━━━ INPUT DATA ━━━
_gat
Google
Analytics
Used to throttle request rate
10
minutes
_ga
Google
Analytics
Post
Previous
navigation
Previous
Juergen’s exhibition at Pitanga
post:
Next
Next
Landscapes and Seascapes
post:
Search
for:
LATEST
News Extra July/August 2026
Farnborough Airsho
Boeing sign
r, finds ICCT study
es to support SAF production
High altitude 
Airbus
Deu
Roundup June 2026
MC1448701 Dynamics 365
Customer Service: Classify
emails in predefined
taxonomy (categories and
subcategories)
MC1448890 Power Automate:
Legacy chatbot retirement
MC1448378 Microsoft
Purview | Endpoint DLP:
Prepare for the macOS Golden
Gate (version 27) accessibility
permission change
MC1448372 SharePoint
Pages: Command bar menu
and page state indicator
━━━
TASK OBJECTIVE |
Reproduce the items verbatim from their first line through the line containing "r, finds ICCT study", inclusive of both ends.

THE COMPLETED TASK |
_gat
Google
Analytics
Used to throttle request rate
10
minutes
_ga
Google
Analytics
Post
Previous
navigation
Previous
Juergen’s exhibition at Pitanga
post:
Next
Next
Landscapes and Seascapes
post:
Search
for:
LATEST
News Extra July/August 2026
Farnborough Airsho
Boeing sign
r, finds ICCT study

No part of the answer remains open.